By Yin Wilczek
July 28 — A watchdog group has called on the Securities and Exchange Commission to reject a rulemaking petition asking that thresholds be raised for when shareholder proposals that are rejected by shareholders may be resubmitted for inclusion in corporate proxy materials.
The petition was issued in April by nine business groups, including the U.S. Chamber of Commerce, the Financial Services Roundtable and the American Petroleum Institute.
In a July 23 letter to SEC Chairman Mary Jo White, Citizens for Responsibility and Ethics in Washington (CREW) argued that the higher thresholds recommended by the petition would block shareholders from voting on resolutions involving corporate political expenditures.
“These proposals may receive low levels of support the first time they are voted on, but garner more support as shareholders increasingly demand greater disclosure,” CREW's letter said. “Further, the Chamber's proposed rule would create an incentive for corporate officers and executives to use deceptive tactics to depress support for shareholder proposals they oppose, allowing them to stave off future votes on the proposals for years.”
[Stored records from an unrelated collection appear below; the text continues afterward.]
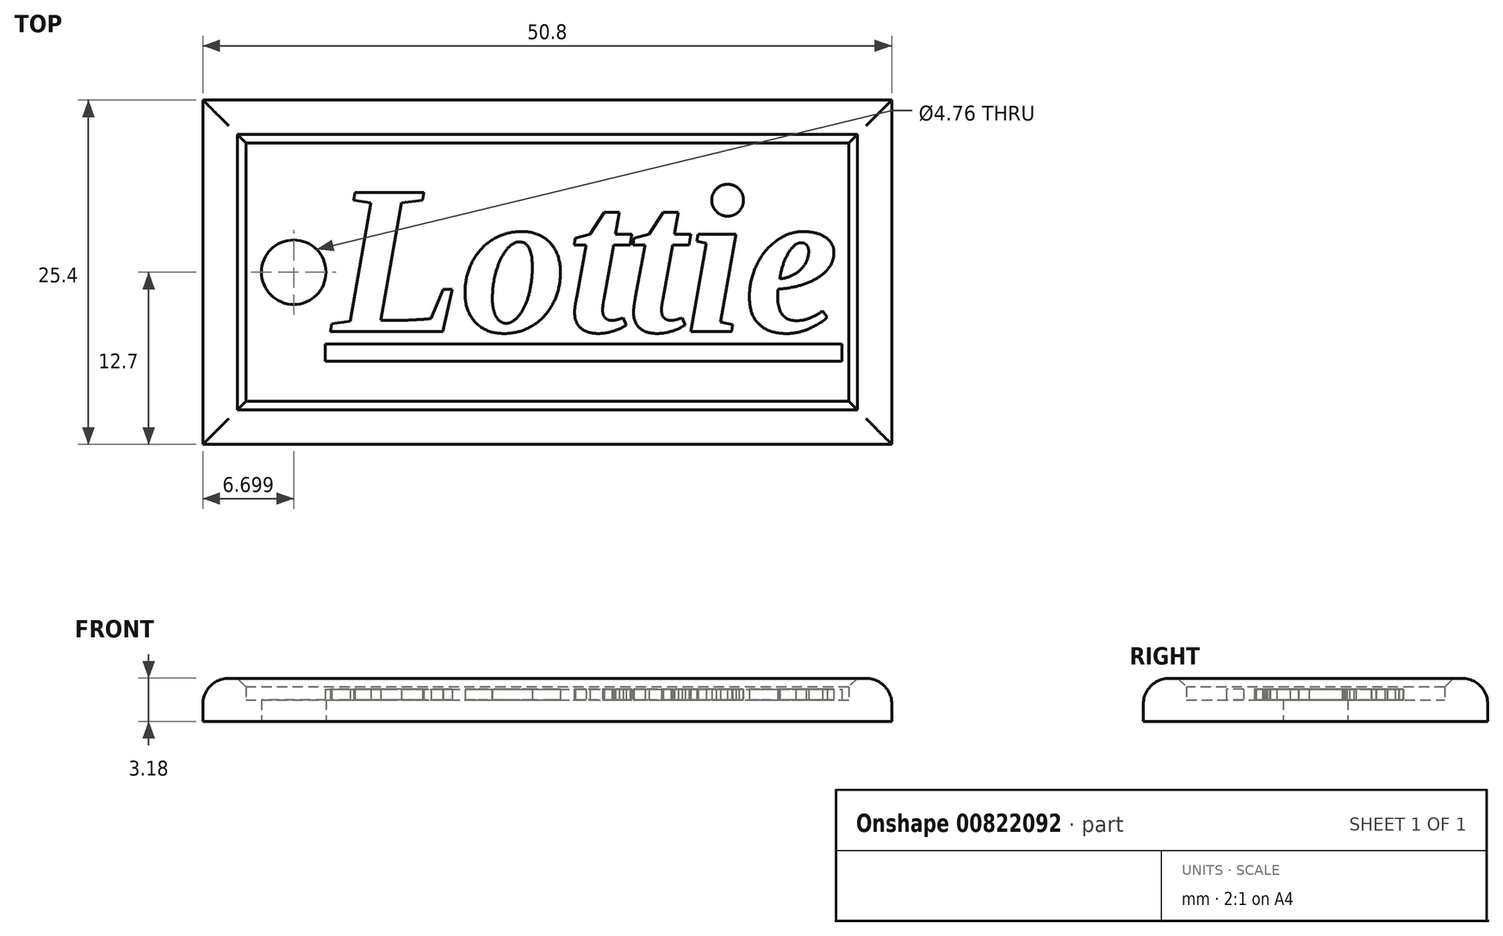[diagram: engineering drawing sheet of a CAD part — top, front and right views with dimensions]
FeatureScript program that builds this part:
annotation { "Feature Type Name" : "Feature", "Feature Type Description" : "" }
export const myFeature = defineFeature(function(context is Context, id is Id, definition is map)
    precondition{}
    {
        {
            var Q0;
            Q0=qCreatedBy(makeId("Top.planeOp"),FACE);
            var sketch = newSketch(context, id + "F0", { "sketchPlane" : qUnion([Q0])});
            skLineSegment(sketch, "E0.bottom", {"start": v(0, 0) * mm, "end": v(50.8, 0) * mm});
            skLineSegment(sketch, "E0.top", {"start": v(0, 25.4) * mm, "end": v(50.8, 25.4) * mm});
            skLineSegment(sketch, "E0.left", {"start": v(0, 0) * mm, "end": v(0, 25.4) * mm});
            skLineSegment(sketch, "E0.right", {"start": v(50.8, 0) * mm, "end": v(50.8, 25.4) * mm});
            skLineSegment(sketch, "E1.0", {"start": v(3.17, 22.23) * mm, "end": v(47.62, 22.23) * mm});
            skLineSegment(sketch, "E1.1", {"start": v(3.18, 3.18) * mm, "end": v(3.17, 22.23) * mm});
            skLineSegment(sketch, "E1.2", {"start": v(3.18, 3.18) * mm, "end": v(47.62, 3.18) * mm});
            skLineSegment(sketch, "E1.3", {"start": v(47.62, 3.18) * mm, "end": v(47.62, 22.23) * mm});
            skCircle(sketch, "E2", {"center": v(6.7, 12.7) * mm, "radius": 2.38 * mm});
            skPoint(sketch, "E2.centerSnap0", {"position": v(3.17, 12.7) * mm});
            skSolve(sketch);
        }
        {
            var Q0;
            Q0=makeQuery(id+"F0.imprint","IMPRINT",FACE,{"disambiguationData":[TD([[makeQuery(id+"F0.imprint","IMPRINT",EDGE,{"derivedFrom":sQuery(id+"F0.wireOp",EDGE,"E1.0")}),-1.0]])]});
            extrude(context, id + "F1", {"entities" : qUnion([Q0]), "depth" : 1.59 * mm, "offsetDistance" : 25.4 * mm});
        }
        {
            var Q0;
            Q0 = qSketchRegion(id + "F0", true);
            extrude(context, id + "F2", {"entities" : qUnion([Q0]), "operationType" : NewBodyOperationType.ADD, "depth" : 3.17 * mm, "offsetDistance" : 25.4 * mm});
        }
        {
            var Q0;
            Q0=makeQuery(id+"F1.opExtrude","CAP_FACE",FACE,{"disambiguationData":[OSD([sQuery(id+"F0.wireOp",EDGE,"E1.0"),sQuery(id+"F0.wireOp",EDGE,"E1.1"),sQuery(id+"F0.wireOp",EDGE,"E1.2"),sQuery(id+"F0.wireOp",EDGE,"E1.3"),sQuery(id+"F0.wireOp",EDGE,"E2")])],"isStart":false});
            var sketch = newSketch(context, id + "F3", { "sketchPlane" : qUnion([Q0])});
            skText(sketch, "E3", { "text": "Lottie", "fontName": "Tinos-BoldItalic.ttf"});
            skLineSegment(sketch, "E4.bottom", {"start": v(9.02, 7.4) * mm, "end": v(47.12, 7.4) * mm});
            skLineSegment(sketch, "E4.top", {"start": v(9.02, 6.13) * mm, "end": v(47.12, 6.13) * mm});
            skLineSegment(sketch, "E4.left", {"start": v(9.02, 7.4) * mm, "end": v(9.02, 6.13) * mm});
            skLineSegment(sketch, "E4.right", {"start": v(47.12, 7.4) * mm, "end": v(47.12, 6.13) * mm});
            const initialGuessF3  = {"E3": [0.00953, 0.00833, 1, 0, 0.01126]};
            skSetInitialGuess(sketch, initialGuessF3);
            skSolve(sketch);
        }
        {
            var Q0;
            Q0 = qSketchRegion(id + "F3", true);
            extrude(context, id + "F4", {"entities" : qUnion([Q0]), "operationType" : NewBodyOperationType.ADD, "depth" : 0.8 * mm, "offsetDistance" : 25.4 * mm});
        }
        {
            var Q0;
            Q0=makeQuery(id+"F2.opExtrude","CAP_EDGE",EDGE,{"disambiguationData":[OSD([sQuery(id+"F0.wireOp",EDGE,"E0.bottom")])],"isStart":false});
            var Q1;
            Q1=makeQuery(id+"F2.opExtrude","CAP_EDGE",EDGE,{"disambiguationData":[OSD([sQuery(id+"F0.wireOp",EDGE,"E0.left")])],"isStart":false});
            var Q2;
            Q2=makeQuery(id+"F2.opExtrude","CAP_EDGE",EDGE,{"disambiguationData":[OSD([sQuery(id+"F0.wireOp",EDGE,"E0.top")])],"isStart":false});
            var Q3;
            Q3=makeQuery(id+"F2.opExtrude","CAP_EDGE",EDGE,{"disambiguationData":[OSD([sQuery(id+"F0.wireOp",EDGE,"E0.right")])],"isStart":false});
            fillet(context, id + "F5", {"entities" : qUnion([Q0, Q1, Q2, Q3]), "radius" : 1.9 * mm, "tangentPropagation" : true, "allowEdgeOverflow" : false});
        }
        {
            var Q0;
            Q0=makeQuery(id+"F2.opExtrude","CAP_EDGE",EDGE,{"disambiguationData":[OSD([sQuery(id+"F0.wireOp",EDGE,"E1.0")])],"isStart":false});
            var Q1;
            Q1=makeQuery(id+"F2.opExtrude","CAP_EDGE",EDGE,{"disambiguationData":[OSD([sQuery(id+"F0.wireOp",EDGE,"E1.3")])],"isStart":false});
            var Q2;
            Q2=makeQuery(id+"F2.opExtrude","CAP_EDGE",EDGE,{"disambiguationData":[OSD([sQuery(id+"F0.wireOp",EDGE,"E1.2")])],"isStart":false});
            var Q3;
            Q3=makeQuery(id+"F2.opExtrude","CAP_EDGE",EDGE,{"disambiguationData":[OSD([sQuery(id+"F0.wireOp",EDGE,"E1.1")])],"isStart":false});
            chamfer(context, id + "F6", {"entities" : qUnion([Q0, Q1, Q2, Q3]), "width" : 0.64 * mm, "tangentPropagation" : true});
        }
    });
The SEC's shareholder proposal process has come under increased scrutiny, including by the agency's former and current members. Commissioner Daniel Gallagher, a frequent critic, has called on the commission to extensively revise its shareholder proposal rule—1934 Securities Exchange Act Rule 14a-8—to ensure the process is not “hijacked” by activists and corporate gadflies.
Commissioner Kara Stein also has faulted the process, suggesting that the guidelines for staff no-action review “are not as clear as they should be”.
In their rulemaking petition, the business groups argued that the current thresholds in the SEC's resubmission rule—Rule 14a-8(i)(12)—increase the likelihood of shareholders having to plow through “a profusion of repetitive” resolutions that have little or no relevance for them.
The rulemaking petition is “not going to go anywhere with the commission,” said Brandon Rees, deputy director of the AFL-CIO's Office of Investment. “The commission is not interested in limiting the right of stockholders to bring shareholder resolutions through a process that is largely working.”
In May, more than 65 institutional investors who are active proponents said they would strongly oppose any changes to the process.